EXERCISE REQUIREMENTS
A single figure is required: the number of lines in the data below that hold the word "samples".

SUPPLIED MATERIAL
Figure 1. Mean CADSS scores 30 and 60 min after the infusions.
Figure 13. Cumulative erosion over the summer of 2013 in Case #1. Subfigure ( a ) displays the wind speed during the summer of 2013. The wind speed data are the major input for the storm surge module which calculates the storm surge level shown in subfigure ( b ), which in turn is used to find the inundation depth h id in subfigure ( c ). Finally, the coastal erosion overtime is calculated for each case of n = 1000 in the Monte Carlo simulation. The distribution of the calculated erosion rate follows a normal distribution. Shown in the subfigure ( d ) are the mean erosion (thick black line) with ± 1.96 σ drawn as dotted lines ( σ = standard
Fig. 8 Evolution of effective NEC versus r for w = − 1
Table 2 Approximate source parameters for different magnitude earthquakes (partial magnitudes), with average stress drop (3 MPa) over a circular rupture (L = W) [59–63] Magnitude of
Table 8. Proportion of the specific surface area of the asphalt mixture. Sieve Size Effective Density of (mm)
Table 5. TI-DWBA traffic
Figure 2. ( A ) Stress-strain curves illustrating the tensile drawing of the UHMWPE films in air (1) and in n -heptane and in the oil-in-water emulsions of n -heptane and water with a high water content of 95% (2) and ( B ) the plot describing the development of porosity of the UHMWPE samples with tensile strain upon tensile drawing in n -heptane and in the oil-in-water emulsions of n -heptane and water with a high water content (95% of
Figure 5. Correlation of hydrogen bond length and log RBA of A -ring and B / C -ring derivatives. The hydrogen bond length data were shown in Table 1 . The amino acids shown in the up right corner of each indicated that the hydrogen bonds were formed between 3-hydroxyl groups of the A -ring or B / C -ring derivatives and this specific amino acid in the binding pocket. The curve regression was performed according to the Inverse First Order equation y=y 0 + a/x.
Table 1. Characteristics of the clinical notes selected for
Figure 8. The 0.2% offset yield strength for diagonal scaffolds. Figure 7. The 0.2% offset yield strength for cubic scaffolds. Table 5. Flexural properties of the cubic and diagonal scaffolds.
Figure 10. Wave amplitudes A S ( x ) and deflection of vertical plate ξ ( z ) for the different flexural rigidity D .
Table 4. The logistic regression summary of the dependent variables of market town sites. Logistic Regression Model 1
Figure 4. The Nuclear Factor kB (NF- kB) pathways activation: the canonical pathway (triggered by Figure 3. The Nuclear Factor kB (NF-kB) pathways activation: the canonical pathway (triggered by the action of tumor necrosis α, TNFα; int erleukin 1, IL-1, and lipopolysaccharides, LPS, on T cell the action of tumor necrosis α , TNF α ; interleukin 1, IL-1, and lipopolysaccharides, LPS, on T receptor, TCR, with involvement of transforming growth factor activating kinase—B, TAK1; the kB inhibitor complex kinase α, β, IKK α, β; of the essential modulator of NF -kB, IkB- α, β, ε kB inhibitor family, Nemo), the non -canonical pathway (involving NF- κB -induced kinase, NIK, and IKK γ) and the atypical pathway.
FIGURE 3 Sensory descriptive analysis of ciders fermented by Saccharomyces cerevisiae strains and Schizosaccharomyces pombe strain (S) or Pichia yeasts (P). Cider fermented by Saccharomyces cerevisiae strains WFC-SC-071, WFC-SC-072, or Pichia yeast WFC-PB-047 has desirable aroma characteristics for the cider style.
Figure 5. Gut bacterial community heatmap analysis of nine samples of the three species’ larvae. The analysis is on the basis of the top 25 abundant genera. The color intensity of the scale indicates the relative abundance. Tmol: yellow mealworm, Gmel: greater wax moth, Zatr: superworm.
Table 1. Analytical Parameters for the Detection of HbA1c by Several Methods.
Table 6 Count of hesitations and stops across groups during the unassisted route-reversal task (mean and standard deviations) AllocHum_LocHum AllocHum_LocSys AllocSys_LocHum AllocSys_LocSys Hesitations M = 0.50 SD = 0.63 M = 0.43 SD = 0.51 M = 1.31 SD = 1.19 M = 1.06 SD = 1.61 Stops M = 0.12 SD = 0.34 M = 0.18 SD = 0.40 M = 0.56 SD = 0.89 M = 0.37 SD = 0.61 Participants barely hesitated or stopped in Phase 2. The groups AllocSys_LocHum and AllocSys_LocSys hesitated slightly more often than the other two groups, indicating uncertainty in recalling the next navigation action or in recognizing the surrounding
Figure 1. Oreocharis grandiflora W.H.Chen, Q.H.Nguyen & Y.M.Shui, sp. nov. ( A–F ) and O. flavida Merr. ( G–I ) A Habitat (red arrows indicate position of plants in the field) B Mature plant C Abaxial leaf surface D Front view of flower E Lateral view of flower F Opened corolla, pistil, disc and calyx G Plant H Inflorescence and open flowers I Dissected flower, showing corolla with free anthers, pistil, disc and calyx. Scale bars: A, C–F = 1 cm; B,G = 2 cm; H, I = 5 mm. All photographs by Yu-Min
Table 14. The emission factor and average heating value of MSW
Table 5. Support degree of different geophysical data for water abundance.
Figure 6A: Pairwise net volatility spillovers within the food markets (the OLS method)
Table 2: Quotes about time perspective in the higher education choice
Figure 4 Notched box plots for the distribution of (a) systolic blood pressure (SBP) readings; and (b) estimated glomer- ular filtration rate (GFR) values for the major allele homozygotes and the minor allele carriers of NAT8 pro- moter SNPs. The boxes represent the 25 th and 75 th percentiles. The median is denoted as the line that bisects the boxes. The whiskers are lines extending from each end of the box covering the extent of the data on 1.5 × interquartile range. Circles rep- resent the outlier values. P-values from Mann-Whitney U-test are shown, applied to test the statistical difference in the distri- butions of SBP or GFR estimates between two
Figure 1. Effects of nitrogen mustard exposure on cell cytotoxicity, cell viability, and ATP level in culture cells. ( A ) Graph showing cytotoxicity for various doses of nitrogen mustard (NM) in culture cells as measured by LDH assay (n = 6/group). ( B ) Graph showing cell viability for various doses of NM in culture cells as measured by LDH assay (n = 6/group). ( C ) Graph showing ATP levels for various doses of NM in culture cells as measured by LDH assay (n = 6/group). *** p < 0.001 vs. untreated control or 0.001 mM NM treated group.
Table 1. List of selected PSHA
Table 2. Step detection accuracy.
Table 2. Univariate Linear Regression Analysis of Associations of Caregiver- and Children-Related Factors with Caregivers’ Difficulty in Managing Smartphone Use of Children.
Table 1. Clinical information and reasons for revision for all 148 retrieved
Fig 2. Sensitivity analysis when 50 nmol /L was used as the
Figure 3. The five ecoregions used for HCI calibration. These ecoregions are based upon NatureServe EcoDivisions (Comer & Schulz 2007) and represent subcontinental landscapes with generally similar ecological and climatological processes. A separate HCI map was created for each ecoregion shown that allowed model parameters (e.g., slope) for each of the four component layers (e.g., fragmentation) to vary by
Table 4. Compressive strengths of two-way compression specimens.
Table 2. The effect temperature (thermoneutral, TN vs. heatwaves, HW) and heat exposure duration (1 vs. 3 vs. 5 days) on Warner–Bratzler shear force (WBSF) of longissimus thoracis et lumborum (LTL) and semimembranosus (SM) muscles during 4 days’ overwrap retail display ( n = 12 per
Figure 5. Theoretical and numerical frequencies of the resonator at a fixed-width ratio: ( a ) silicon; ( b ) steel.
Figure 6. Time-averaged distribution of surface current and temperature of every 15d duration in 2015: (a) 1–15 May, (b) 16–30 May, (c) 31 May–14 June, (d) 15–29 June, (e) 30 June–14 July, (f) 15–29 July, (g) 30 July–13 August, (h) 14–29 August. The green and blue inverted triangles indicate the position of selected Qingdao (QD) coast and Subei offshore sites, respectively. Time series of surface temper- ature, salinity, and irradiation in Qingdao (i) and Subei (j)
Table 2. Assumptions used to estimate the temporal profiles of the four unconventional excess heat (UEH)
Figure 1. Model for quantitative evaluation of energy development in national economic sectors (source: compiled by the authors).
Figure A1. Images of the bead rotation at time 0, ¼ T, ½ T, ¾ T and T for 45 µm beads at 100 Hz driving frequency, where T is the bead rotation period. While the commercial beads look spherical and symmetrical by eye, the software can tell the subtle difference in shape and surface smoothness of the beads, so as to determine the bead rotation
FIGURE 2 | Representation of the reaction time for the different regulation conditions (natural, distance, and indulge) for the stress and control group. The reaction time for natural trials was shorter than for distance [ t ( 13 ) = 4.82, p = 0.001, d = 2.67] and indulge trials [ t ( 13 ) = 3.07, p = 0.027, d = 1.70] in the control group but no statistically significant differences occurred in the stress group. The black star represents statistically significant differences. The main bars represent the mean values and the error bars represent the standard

RESPONSE BELOW
2